APP fraud high on the agenda

The conversation around authorised push payment (APP) fraud is likely to continue throughout the year. AccessPay CEO Anish Kapoor believes the focus from payment service providers (PSPs) will be firmly fixed on implementing the new reimbursement requirements from the PSR.

Kapoor explains: “Any fraudulent transactions made using faster payments, PSPs will be obliged to reimburse individuals, charities and microenterprises within five working days, though the clock can be stopped if they need to gather further information.

“Most businesses will not be protected by the new rules, so their focus will be on putting in place controls, such as Confirmation of Payee and more robust payment authorisation controls, to combat the risk of APP fraud.

Kapoor explains there was a lack of take up on the part of corporates to prepare for the adoption of the ISO 20022 messaging format last year.
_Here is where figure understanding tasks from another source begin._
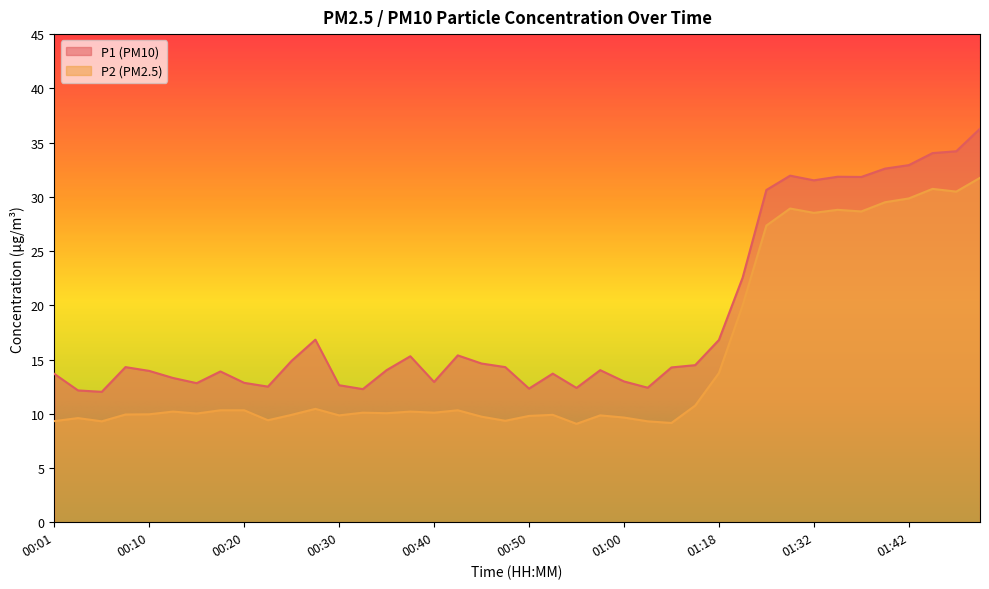

How many interior local valleys does the P1 series have?

10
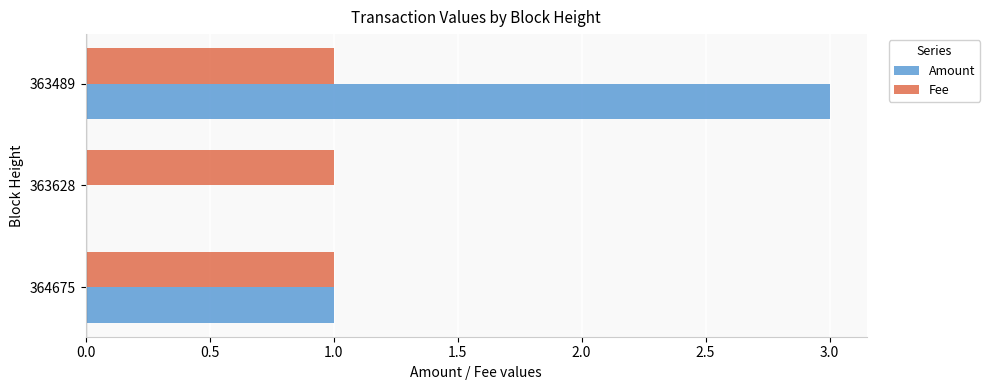

The Fee series shows 2 at 364675. True or false?

False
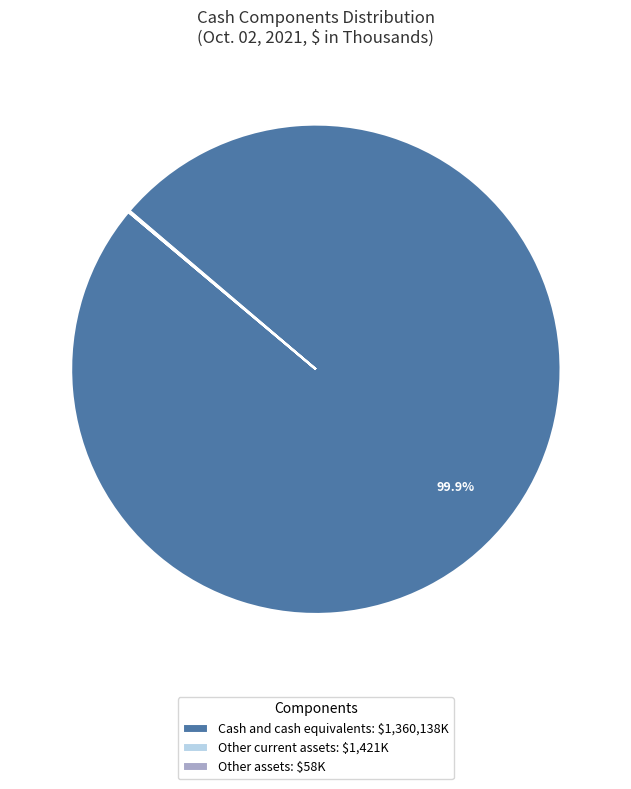

Is there any slice that represents more than half of the pie?

Yes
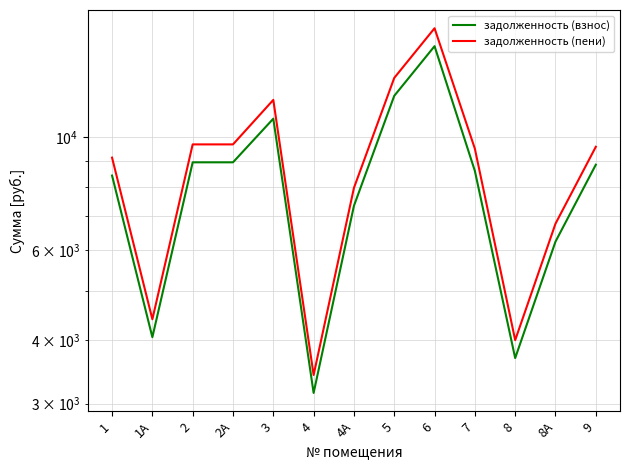

What is the spread (max minus min) of values at 2А?

753.3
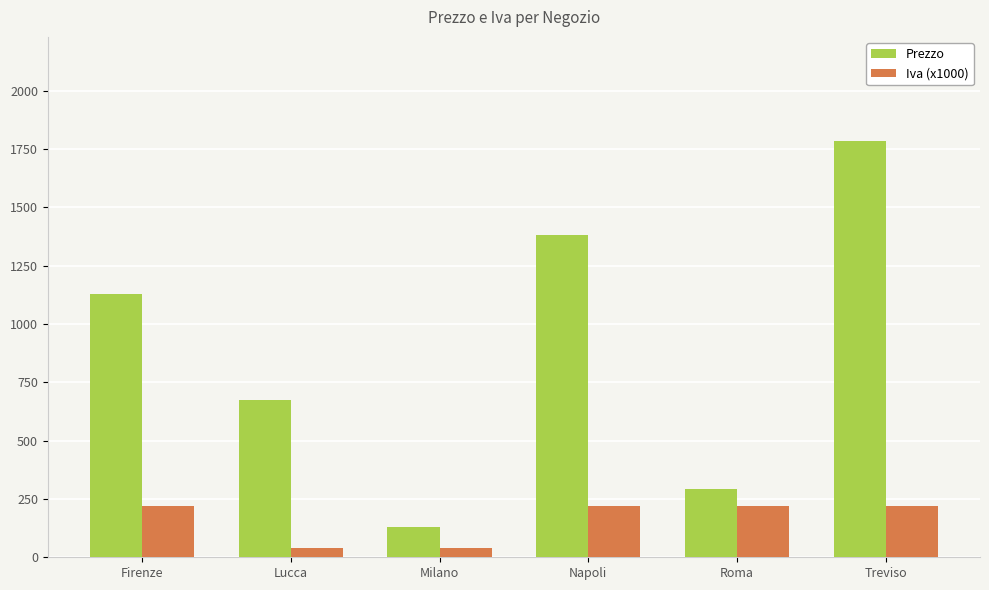

List the labels in order of Prezzo value, largest first.

Treviso, Napoli, Firenze, Lucca, Roma, Milano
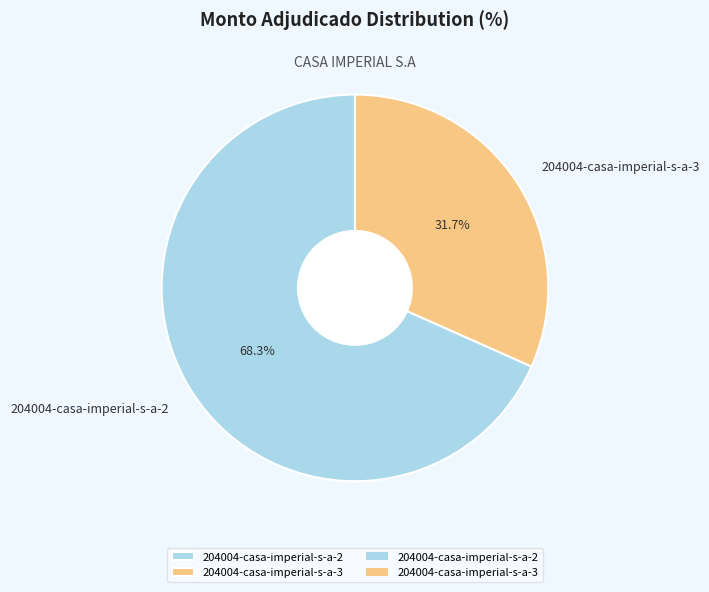

To the nearest percent, what is the difference between the 204004-casa-imperial-s-a-3 and 204004-casa-imperial-s-a-2 slice percentages?

37%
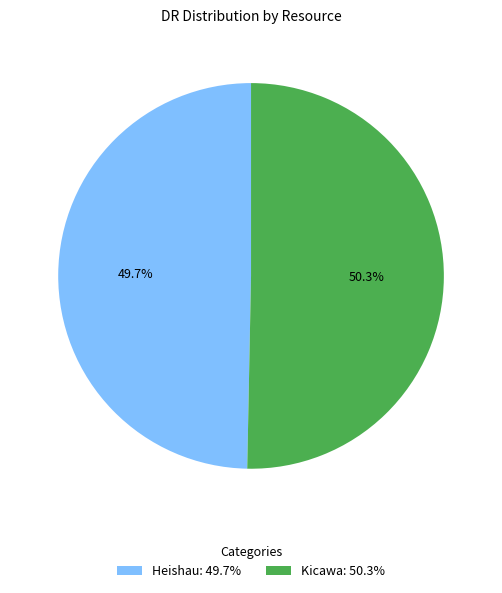

What portion of the pie excludes Heishau?

50.3%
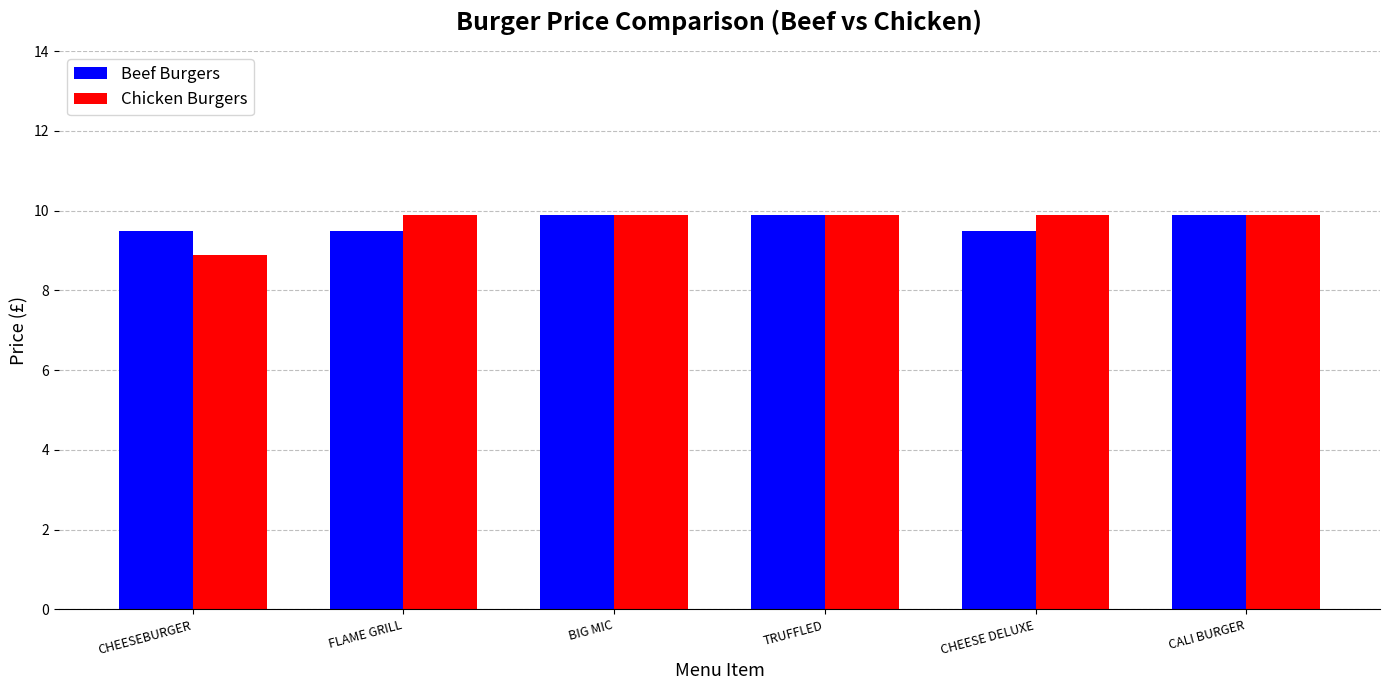

What value does the Beef Burgers series have at CALI BURGER?

9.9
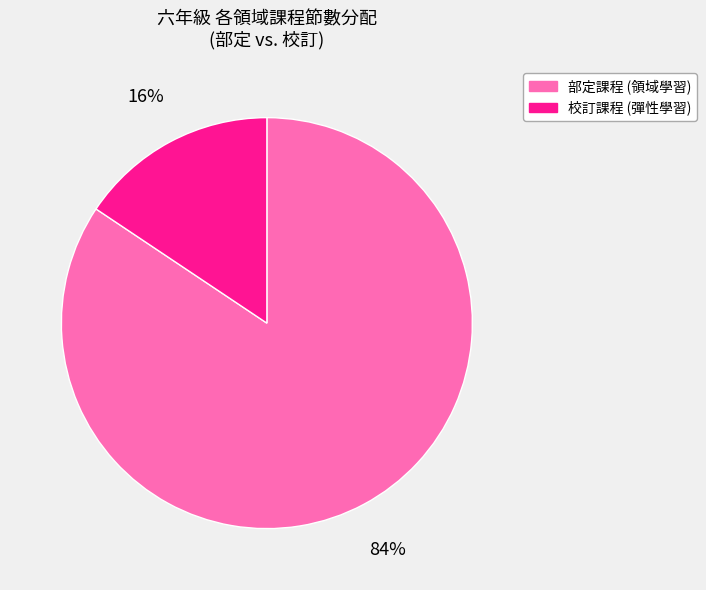

To the nearest percent, what is the combined percentage of 部定課程 (領域學習) and 校訂課程 (彈性學習)?

100%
He explains: “Though still subject to delays (in the SEPA region), the transition to ISO 20022 is well underway.

“Payment systems around the world are updating their infrastructure to move across the new format, including the UK, where the Bank of England updated CHAPS, its real-time gross settlement system, in 2023.

“SO 20022 is a much richer format, a major benefit that will allow additional information to be included within the payment message. From November 2024, the Bank of England will mandate the addition of purpose of payment for all property transactions and expects to extend this to all CHAPS payments.”

It’s clear that 2024 will be a transformational one for the payments industry. What remains is just how much change will be brought about and what the next steps will be.

With a changing regulatory space, uncertainty when it comes to just how legacy and challenger banks will work alongside each other and the challenges in addressing APP fraud rates mean that it will be a busy one for all.